There’s going to be a PC retail showdown this holiday season. Let’s call it the netbook vs. the nymph.
In the netbook corner: the cheap, small, underpowered laptops that are all the rage lately. Asian manufacturers like Asus first introduced them, and consumers love them because they handle documents, e-mail, and web surfing for as little as $300. The big PC makers offer their own models, but also secretly hate that netbook fever is sucking the profits out of the industry.
In the nymph corner: a newer class of svelte yet powerful laptops that could steal some attention from netbooks. (The industry calls them “thin and light,” but hey — nymph is more fun.) Like their competition, nymphs are slim — some of them less than an inch thick — and they often eschew extras like DVD drives for the sake of portability. Perhaps best of all, they do a solid job running Microsoft’s eagerly anticipated Windows 7 operating system, which arrives next month.
Today PC heavyweight Hewlett-Packard (HPQ) is the latest to unveil several eye-catching additions to the nymph category, including the Pavilion dm3 at $550 and the Envy 13 at $1700. Both use the latest mobile processors from Intel (INTC) or Advanced Micro Devices (AMD) and deftly handle tasks like 3D gaming and video editing.
What’s at stake here? Just the near-term health of the PC business.
Like most other categories, PCs have had a rough year. Penny-pinching businesses have been slow to spend on technology in a tough economy. Consumers have been shopping mainly for bargains. Meanwhile many global PC makers have cut prices to drum up sales. “The battle for market share is being fought on the price front, which will ultimately hurt the whole industry,” as First Global Research put it in a recent note.
If shoppers continue to bargain shop for netbooks this holiday season — and analysts expect they will — end-of-year growth at companies like HP, Dell (DELL), Intel, and AMD won’t look so hot. For the holiday season, says NPD Group analyst Steve Baker, “unit sales are going to be up big double digit percentages — above teens, I would think. Dollars will be pretty much flat.”
That is, unless the industry can convince consumers to spring for more powerful machines.

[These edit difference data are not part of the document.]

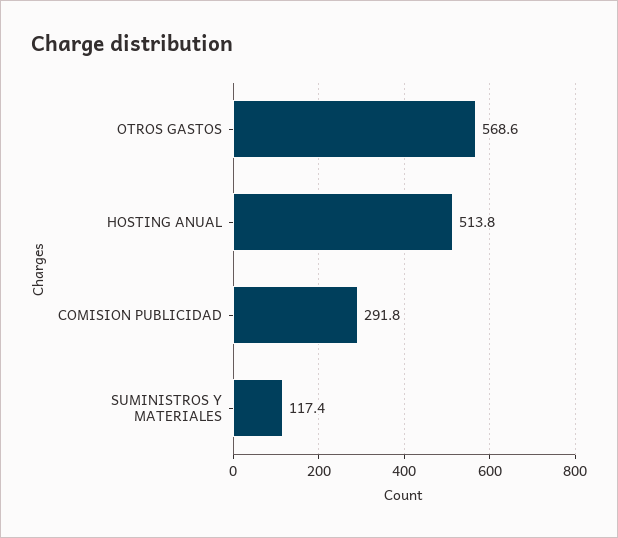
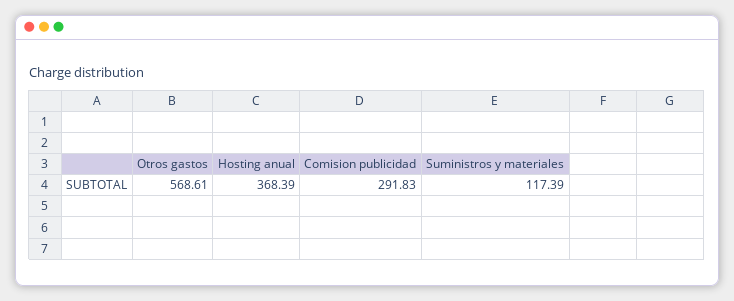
  {
    "OTROS GASTOS": 568.61,
-   "HOSTING ANUAL": 513.8,
+   "HOSTING ANUAL": 368.39,
    "COMISION PUBLICIDAD": 291.83,
    "SUMINISTROS Y MATERIALES": 117.39
  }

Leslie Sobon is trying to do exactly that. Sobon, marketing chief at AMD, has redrawn the sales pitch for computers like HP’s dm3 and Acer’s Aspire 5538, which contain her chips. Rather than emphasize stats like gigahertz, bus speed, dual-core, and the like, the new VISION strategy focuses on telling customers what the PCs can do — an approach that AMD’s research showed is sorely lacking at retail. “We’re focused on entertainment — things like photos, like Blu-ray, Hulu,” she says. “See, share, create.”
Customers are more likely to buy a better-equipped laptop, Sobon’s market research suggests, if they have a clear sense of what they’re getting for the money.
Folks like J.P. Morgan analysts Mark Moskowitz and Anthony Luscri don’t sound too optimistic about how the upsell will go over this year. “With consumers seeming to flock to low-cost netbooks, we do not expect a shift back to standard notebooks to run Windows 7 en masse,” they wrote recently.
Indeed, netbooks are getting more attractive — and more powerful — all the time. Along with the rest of its PC lineup, HP introduced two $400 netbook standouts of its own: the Mini 110 by Studio Tord Boontje, which features a lace-like, three-dimensional look; and the Mini 311, which can handle 1080p high-definition video NVIDIA’s (NVDA) Ion graphics processor.
With products like that hitting the market, there won’t be a huge shift away from netbooks anytime soon — but PC makers will take any upsell they can get.